Supplied passage:
########
We have abundant textual evidence of much classical Cham art that once existed that has been lost to the ravages of time and the depredations of human vandals, looters, and conquerors. For example, the early 14th-century Chinese historian Ma Duanlin reported the existence of a large statue of the Buddha made of gold and silver; the current whereabouts of this statue are unknown. The Cham kings themselves have left us stone inscriptions describing the gifts of now lost precious objects they made to the shrines and sanctuaries of the realm. Especially noteworthy was the practice of donating decorated metallic sleeves (kosa) and diadems (mukuta) to important lingas and the divinities with which they were affiliated. For example, an inscription on a stone stele dated approximately 1080 and found at Mỹ Sơn reports that King Harivarman IV (r. 1074–1080) donated a "large, resplendent golden kosa adorned with the most beautiful jewels, more brilliant than the sun, illuminated day and night by the rays of shining gems, decorated by four faces" to the deity Srisanabhadresvara, a local embodiment of Shiva. A few years later, around 1088, Harivarman may have been outdone by his successor Indravarman, who donated a golden kosa with six faces (facing in the four cardinal directions, toward the Northeast and the Southeast) topped off by a nagaraja (serpent-king) ornament, and decorated with precious gemstones including a ruby, a sapphire, a topaz, and a pearl. Neither of these treasures has survived.
########
(Collected data)
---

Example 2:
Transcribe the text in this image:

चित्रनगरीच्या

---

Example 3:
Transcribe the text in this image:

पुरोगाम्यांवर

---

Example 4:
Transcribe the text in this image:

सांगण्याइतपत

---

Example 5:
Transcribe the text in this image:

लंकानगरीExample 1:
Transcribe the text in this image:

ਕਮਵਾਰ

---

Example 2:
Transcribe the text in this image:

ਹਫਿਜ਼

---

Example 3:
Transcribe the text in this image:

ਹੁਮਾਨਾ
########
Quote in full the passage above on lost works of classical Cham art, with every word unchanged.

We have abundant textual evidence of much classical Cham art that once existed that has been lost to the ravages of time and the depredations of human vandals, looters, and conquerors. For example, the early 14th-century Chinese historian Ma Duanlin reported the existence of a large statue of the Buddha made of gold and silver; the current whereabouts of this statue are unknown. The Cham kings themselves have left us stone inscriptions describing the gifts of now lost precious objects they made to the shrines and sanctuaries of the realm. Especially noteworthy was the practice of donating decorated metallic sleeves (kosa) and diadems (mukuta) to important lingas and the divinities with which they were affiliated. For example, an inscription on a stone stele dated approximately 1080 and found at Mỹ Sơn reports that King Harivarman IV (r. 1074–1080) donated a "large, resplendent golden kosa adorned with the most beautiful jewels, more brilliant than the sun, illuminated day and night by the rays of shining gems, decorated by four faces" to the deity Srisanabhadresvara, a local embodiment of Shiva. A few years later, around 1088, Harivarman may have been outdone by his successor Indravarman, who donated a golden kosa with six faces (facing in the four cardinal directions, toward the Northeast and the Southeast) topped off by a nagaraja (serpent-king) ornament, and decorated with precious gemstones including a ruby, a sapphire, a topaz, and a pearl. Neither of these treasures has survived.